Initially, Baca blamed the allegations on rogue officers. "There is no institutional problem within the sheriff's department when it comes to correcting itself," he said.
But FBI agents found a deeply rooted culture of corruption in which sheriff's deputies actively attempted to thwart federal attempts to enlist a jailhouse informant. According to the Los Angeles Times, Baca's subordinates hid the informant from the FBI by moving him to a different jail and assigning him a fake name.
Baca's deputies were also accused of attempting to intimidate an FBI agent leading the investigation by confronting her at her home. As part of his plea agreement, Baca had acknowledged that he lied when he told the feds he had no prior knowledge of his deputies' plan to approach the FBI agent.
Baca faced a maximum penalty of five years. As part of his original plea deal, prosecutors had recommended a six-month prison term. But two weeks ago, U.S. District Judge Percy Anderson ruled that the deal was too lenient. The judge called Baca's actions a "gross abuse of the public trust."
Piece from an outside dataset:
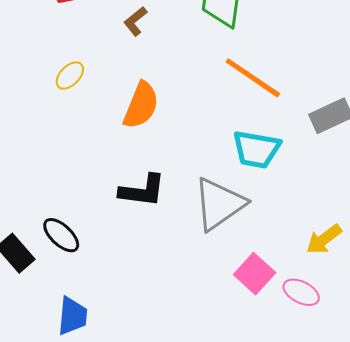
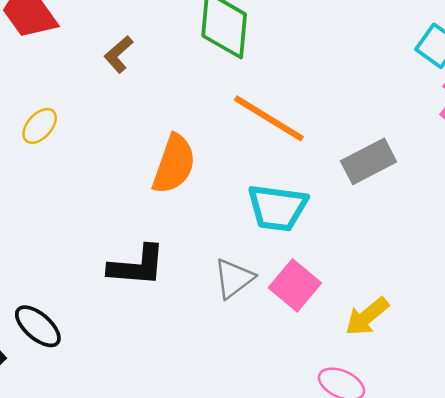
orange semicircle: (141, 105) -> (174, 164), moved
gray triangle: (219, 204) -> (234, 278), size x0.6
pink square: (255, 274) -> (295, 285), moved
Outside the court, Baca explained why he is withdrawing his guilty plea and taking his chance with a trial.
"I made this decision due to untruthful comments about my actions made by the court and the U.S. Attorney's Office that are contradicted by evidence in this case," he said. "While my future and my ability to defend myself depends on my Alzheimer's disease, I need to set the record straight about me and the Los Angeles County Sheriff's Department on misleading aspects of the federal investigation while I'm capable of doing this."